> [About this exercise]: Arrange every line of the material below as a numbered list, and leave out any blank lines.

═══ Given data

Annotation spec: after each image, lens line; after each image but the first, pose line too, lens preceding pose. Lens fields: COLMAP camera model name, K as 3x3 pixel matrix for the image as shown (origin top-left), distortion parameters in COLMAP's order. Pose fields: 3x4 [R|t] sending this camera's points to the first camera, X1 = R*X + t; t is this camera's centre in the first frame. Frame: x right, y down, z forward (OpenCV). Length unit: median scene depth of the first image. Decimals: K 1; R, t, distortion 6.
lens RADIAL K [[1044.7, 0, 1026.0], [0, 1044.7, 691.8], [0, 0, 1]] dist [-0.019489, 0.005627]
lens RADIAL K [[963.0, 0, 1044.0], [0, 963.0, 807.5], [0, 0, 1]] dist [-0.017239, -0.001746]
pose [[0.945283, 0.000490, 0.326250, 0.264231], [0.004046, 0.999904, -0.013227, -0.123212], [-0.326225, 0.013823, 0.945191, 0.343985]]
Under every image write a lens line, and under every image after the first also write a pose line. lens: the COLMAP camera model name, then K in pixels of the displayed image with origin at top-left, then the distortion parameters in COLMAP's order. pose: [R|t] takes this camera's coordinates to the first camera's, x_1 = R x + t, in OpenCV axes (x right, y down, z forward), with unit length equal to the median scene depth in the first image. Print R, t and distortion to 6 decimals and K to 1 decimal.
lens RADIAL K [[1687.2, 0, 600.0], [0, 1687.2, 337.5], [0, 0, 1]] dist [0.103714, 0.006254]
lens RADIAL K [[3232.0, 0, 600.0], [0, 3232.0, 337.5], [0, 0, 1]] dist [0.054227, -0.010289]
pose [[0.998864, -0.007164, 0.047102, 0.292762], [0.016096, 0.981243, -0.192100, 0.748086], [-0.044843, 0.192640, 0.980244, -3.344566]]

══════

> [Exercise answer]:
1. Annotation spec: after each image, lens line; after each image but the first, pose line too, lens preceding pose. Lens fields: COLMAP camera model name, K as 3x3 pixel matrix for the image as shown (origin top-left), distortion parameters in COLMAP's order. Pose fields: 3x4 [R|t] sending this camera's points to the first camera, X1 = R*X + t; t is this camera's centre in the first frame. Frame: x right, y down, z forward (OpenCV). Length unit: median scene depth of the first image. Decimals: K 1; R, t, distortion 6.
2. lens RADIAL K [[1044.7, 0, 1026.0], [0, 1044.7, 691.8], [0, 0, 1]] dist [-0.019489, 0.005627]
3. lens RADIAL K [[963.0, 0, 1044.0], [0, 963.0, 807.5], [0, 0, 1]] dist [-0.017239, -0.001746]
4. pose [[0.945283, 0.000490, 0.326250, 0.264231], [0.004046, 0.999904, -0.013227, -0.123212], [-0.326225, 0.013823, 0.945191, 0.343985]]
5. Under every image write a lens line, and under every image after the first also write a pose line. lens: the COLMAP camera model name, then K in pixels of the displayed image with origin at top-left, then the distortion parameters in COLMAP's order. pose: [R|t] takes this camera's coordinates to the first camera's, x_1 = R x + t, in OpenCV axes (x right, y down, z forward), with unit length equal to the median scene depth in the first image. Print R, t and distortion to 6 decimals and K to 1 decimal.
6. lens RADIAL K [[1687.2, 0, 600.0], [0, 1687.2, 337.5], [0, 0, 1]] dist [0.103714, 0.006254]
7. lens RADIAL K [[3232.0, 0, 600.0], [0, 3232.0, 337.5], [0, 0, 1]] dist [0.054227, -0.010289]
8. pose [[0.998864, -0.007164, 0.047102, 0.292762], [0.016096, 0.981243, -0.192100, 0.748086], [-0.044843, 0.192640, 0.980244, -3.344566]]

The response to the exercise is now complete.